Word for word, transcribe the data below from the line with "76: (544, 120, 0.32)" to the line with "81: (519, 158, 0.33)", keeping both of those lines.

========================================================================

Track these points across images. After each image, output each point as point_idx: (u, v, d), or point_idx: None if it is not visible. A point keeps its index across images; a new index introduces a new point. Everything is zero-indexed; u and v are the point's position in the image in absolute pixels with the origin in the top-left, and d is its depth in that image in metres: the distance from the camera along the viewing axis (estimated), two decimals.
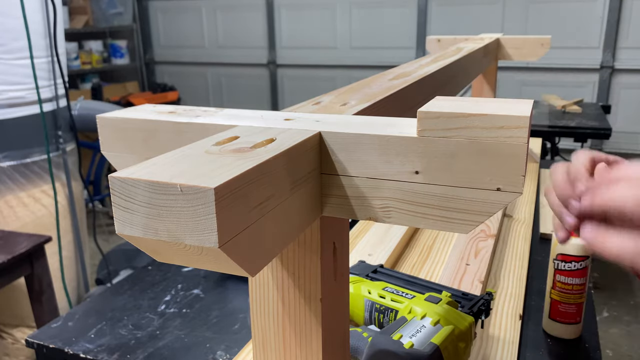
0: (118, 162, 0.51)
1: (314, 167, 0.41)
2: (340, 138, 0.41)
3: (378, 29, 4.03)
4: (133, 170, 0.32)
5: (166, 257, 0.34)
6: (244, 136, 0.40)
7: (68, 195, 2.24)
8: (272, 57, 4.43)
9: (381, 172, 0.41)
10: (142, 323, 0.98)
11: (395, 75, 0.73)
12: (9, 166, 2.04)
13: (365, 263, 0.94)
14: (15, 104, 2.01)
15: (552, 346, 0.90)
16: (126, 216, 0.32)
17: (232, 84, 4.71)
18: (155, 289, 1.10)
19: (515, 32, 3.53)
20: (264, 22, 4.39)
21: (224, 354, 0.89)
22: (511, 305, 0.98)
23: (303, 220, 0.40)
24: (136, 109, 0.52)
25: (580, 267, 0.87)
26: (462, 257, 1.08)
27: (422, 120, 0.39)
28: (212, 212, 0.29)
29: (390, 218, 0.42)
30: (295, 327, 0.47)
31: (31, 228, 2.06)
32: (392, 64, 3.41)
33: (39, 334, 0.95)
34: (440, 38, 1.55)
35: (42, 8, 2.05)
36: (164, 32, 4.85)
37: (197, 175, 0.31)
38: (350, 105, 0.53)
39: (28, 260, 1.74)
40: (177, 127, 0.47)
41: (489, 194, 0.39)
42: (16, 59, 1.99)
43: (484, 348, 0.85)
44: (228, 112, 0.49)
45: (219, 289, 1.10)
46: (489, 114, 0.38)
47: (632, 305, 2.73)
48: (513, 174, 0.38)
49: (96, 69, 4.55)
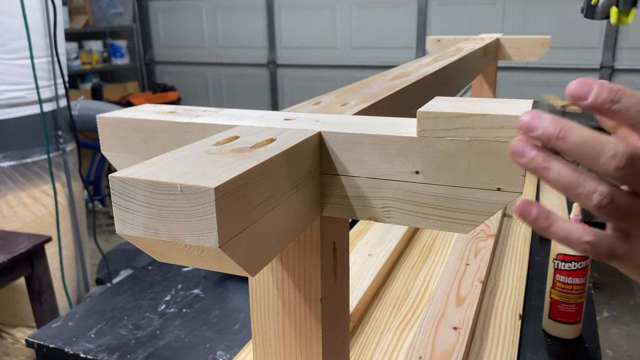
0: (118, 162, 0.51)
1: (314, 167, 0.41)
2: (340, 138, 0.41)
3: (378, 29, 4.03)
4: (133, 170, 0.32)
5: (166, 257, 0.34)
6: (244, 136, 0.40)
7: (68, 195, 2.24)
8: (272, 57, 4.43)
9: (381, 172, 0.41)
10: (142, 323, 0.98)
11: (395, 75, 0.73)
12: (9, 166, 2.04)
13: None
14: (15, 104, 2.01)
15: (552, 346, 0.90)
16: (126, 216, 0.32)
17: (232, 84, 4.71)
18: (155, 289, 1.10)
19: (515, 32, 3.53)
20: (264, 22, 4.39)
21: (224, 354, 0.89)
22: (511, 305, 0.98)
23: (303, 220, 0.40)
24: (136, 109, 0.52)
25: (580, 267, 0.87)
26: (462, 257, 1.08)
27: (422, 120, 0.39)
28: (212, 212, 0.30)
29: (391, 218, 0.42)
30: (295, 327, 0.47)
31: (31, 228, 2.06)
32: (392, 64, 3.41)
33: (39, 334, 0.95)
34: (440, 38, 1.55)
35: (42, 8, 2.05)
36: (164, 32, 4.85)
37: (197, 175, 0.31)
38: (350, 105, 0.53)
39: (28, 260, 1.74)
40: (177, 127, 0.47)
41: (489, 194, 0.39)
42: (16, 59, 1.99)
43: (484, 348, 0.85)
44: (228, 112, 0.49)
45: (219, 289, 1.10)
46: (489, 114, 0.38)
47: (632, 305, 2.73)
48: (513, 174, 0.38)
49: (96, 69, 4.55)
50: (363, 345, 0.87)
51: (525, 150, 0.32)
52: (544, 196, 1.55)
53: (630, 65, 3.42)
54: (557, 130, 0.31)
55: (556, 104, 2.95)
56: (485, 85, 1.58)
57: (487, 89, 1.58)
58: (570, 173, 0.31)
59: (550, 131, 0.31)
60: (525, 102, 0.42)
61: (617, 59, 3.44)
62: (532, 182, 1.60)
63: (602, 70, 3.48)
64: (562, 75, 3.57)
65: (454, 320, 0.88)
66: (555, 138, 0.31)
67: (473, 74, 1.15)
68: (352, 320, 0.91)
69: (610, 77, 3.48)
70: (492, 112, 0.38)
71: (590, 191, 0.31)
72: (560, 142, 0.31)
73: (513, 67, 3.64)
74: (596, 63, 3.48)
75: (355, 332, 0.90)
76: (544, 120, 0.32)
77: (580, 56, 3.51)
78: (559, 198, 1.55)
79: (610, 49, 3.42)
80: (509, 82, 3.68)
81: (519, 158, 0.33)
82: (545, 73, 3.59)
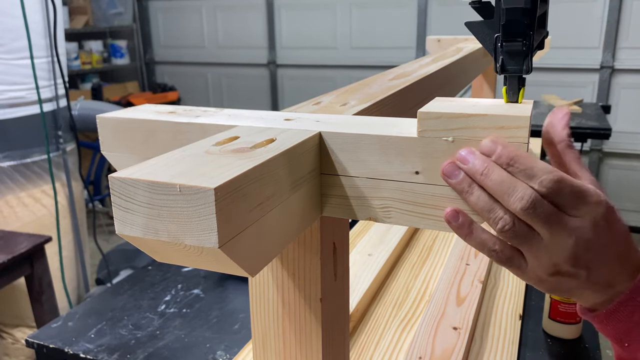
0: (118, 162, 0.51)
1: (314, 167, 0.41)
2: (340, 138, 0.41)
3: (378, 29, 4.03)
4: (133, 171, 0.32)
5: (166, 257, 0.34)
6: (244, 136, 0.40)
7: (68, 195, 2.24)
8: (272, 57, 4.43)
9: (381, 172, 0.41)
10: (142, 323, 0.98)
11: (395, 75, 0.73)
12: (9, 166, 2.04)
13: None
14: (16, 104, 2.01)
15: (552, 346, 0.90)
16: (126, 216, 0.32)
17: (232, 84, 4.71)
18: (155, 289, 1.10)
19: None
20: (264, 22, 4.39)
21: (224, 354, 0.89)
22: (511, 305, 0.98)
23: (303, 220, 0.40)
24: (136, 109, 0.52)
25: None
26: (462, 257, 1.08)
27: (423, 120, 0.39)
28: (212, 212, 0.29)
29: (390, 218, 0.42)
30: (295, 327, 0.47)
31: (31, 228, 2.06)
32: (392, 64, 3.41)
33: (39, 334, 0.95)
34: (440, 38, 1.55)
35: (42, 8, 2.05)
36: (164, 32, 4.85)
37: (197, 175, 0.31)
38: (350, 105, 0.53)
39: (28, 260, 1.74)
40: (177, 127, 0.47)
41: None
42: (16, 59, 1.99)
43: (484, 348, 0.85)
44: (228, 112, 0.49)
45: (219, 289, 1.10)
46: (489, 114, 0.38)
47: None
48: None
49: (96, 69, 4.54)
50: (363, 345, 0.87)
51: (455, 173, 0.39)
52: None
53: (630, 65, 3.42)
54: (482, 168, 0.38)
55: (556, 104, 2.95)
56: (485, 85, 1.58)
57: (487, 89, 1.58)
58: (486, 200, 0.39)
59: (477, 168, 0.38)
60: (525, 102, 0.42)
61: (617, 59, 3.44)
62: None
63: (602, 70, 3.47)
64: (562, 75, 3.57)
65: (454, 320, 0.88)
66: (479, 174, 0.38)
67: (473, 74, 1.15)
68: (352, 320, 0.91)
69: (610, 77, 3.48)
70: (492, 112, 0.38)
71: (498, 217, 0.39)
72: (483, 177, 0.38)
73: None
74: (596, 63, 3.48)
75: (355, 332, 0.90)
76: (475, 158, 0.39)
77: (580, 56, 3.51)
78: None
79: (610, 49, 3.42)
80: None
81: (448, 178, 0.39)
82: (545, 73, 3.59)
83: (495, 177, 0.38)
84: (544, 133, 0.48)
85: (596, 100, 3.52)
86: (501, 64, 0.43)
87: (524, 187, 0.37)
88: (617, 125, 3.47)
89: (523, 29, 0.41)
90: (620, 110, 3.50)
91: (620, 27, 3.39)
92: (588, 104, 3.08)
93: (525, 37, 0.41)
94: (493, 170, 0.38)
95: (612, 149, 3.58)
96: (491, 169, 0.38)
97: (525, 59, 0.42)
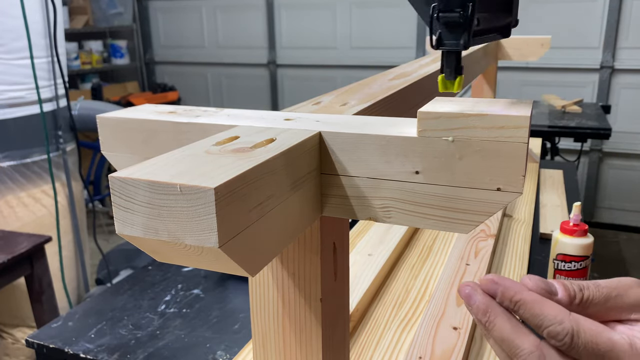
0: (118, 162, 0.51)
1: (314, 167, 0.41)
2: (340, 138, 0.41)
3: (378, 29, 4.03)
4: (133, 170, 0.32)
5: (166, 257, 0.34)
6: (244, 136, 0.40)
7: (68, 195, 2.24)
8: (272, 57, 4.43)
9: (381, 172, 0.41)
10: (142, 323, 0.98)
11: (395, 75, 0.73)
12: (9, 166, 2.04)
13: None
14: (15, 104, 2.01)
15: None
16: (126, 216, 0.32)
17: (232, 84, 4.71)
18: (155, 289, 1.10)
19: (515, 32, 3.52)
20: (264, 22, 4.39)
21: (224, 354, 0.89)
22: None
23: (303, 220, 0.40)
24: (136, 109, 0.52)
25: (580, 267, 0.87)
26: (462, 257, 1.08)
27: (423, 120, 0.39)
28: (212, 212, 0.29)
29: (390, 218, 0.42)
30: (295, 327, 0.47)
31: (31, 228, 2.06)
32: (392, 64, 3.41)
33: (39, 334, 0.95)
34: None
35: (42, 8, 2.05)
36: (164, 32, 4.85)
37: (197, 175, 0.31)
38: (350, 105, 0.53)
39: (28, 260, 1.74)
40: (177, 127, 0.47)
41: (489, 194, 0.39)
42: (16, 59, 1.99)
43: (484, 348, 0.85)
44: (228, 112, 0.49)
45: (219, 289, 1.10)
46: (489, 114, 0.38)
47: None
48: (513, 174, 0.38)
49: (96, 69, 4.55)
50: (363, 345, 0.87)
51: (473, 300, 0.38)
52: (543, 196, 1.56)
53: (630, 65, 3.42)
54: (484, 320, 0.37)
55: (556, 104, 2.94)
56: (485, 85, 1.58)
57: (487, 89, 1.58)
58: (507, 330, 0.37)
59: (478, 317, 0.38)
60: (525, 102, 0.42)
61: (617, 59, 3.44)
62: (532, 182, 1.60)
63: (602, 70, 3.48)
64: (562, 75, 3.57)
65: (454, 320, 0.88)
66: (482, 324, 0.38)
67: (473, 74, 1.15)
68: (352, 320, 0.91)
69: (610, 77, 3.48)
70: (492, 112, 0.38)
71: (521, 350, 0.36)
72: (485, 330, 0.38)
73: (513, 67, 3.64)
74: (596, 63, 3.48)
75: (355, 332, 0.90)
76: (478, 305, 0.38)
77: (580, 56, 3.51)
78: (559, 198, 1.55)
79: (610, 49, 3.42)
80: (509, 82, 3.68)
81: (466, 304, 0.39)
82: (545, 73, 3.59)
83: (495, 334, 0.37)
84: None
85: (596, 100, 3.52)
86: (438, 37, 0.40)
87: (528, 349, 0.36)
88: (617, 125, 3.47)
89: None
90: (620, 110, 3.50)
91: (620, 27, 3.39)
92: (588, 104, 3.08)
93: (463, 8, 0.38)
94: (494, 326, 0.37)
95: (612, 149, 3.58)
96: (492, 322, 0.37)
97: (463, 32, 0.39)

========================================================================

EXERCISE SOLUTION ▸
76: (544, 120, 0.32)
77: (580, 56, 3.51)
78: (559, 198, 1.55)
79: (610, 49, 3.42)
80: (509, 82, 3.68)
81: (519, 158, 0.33)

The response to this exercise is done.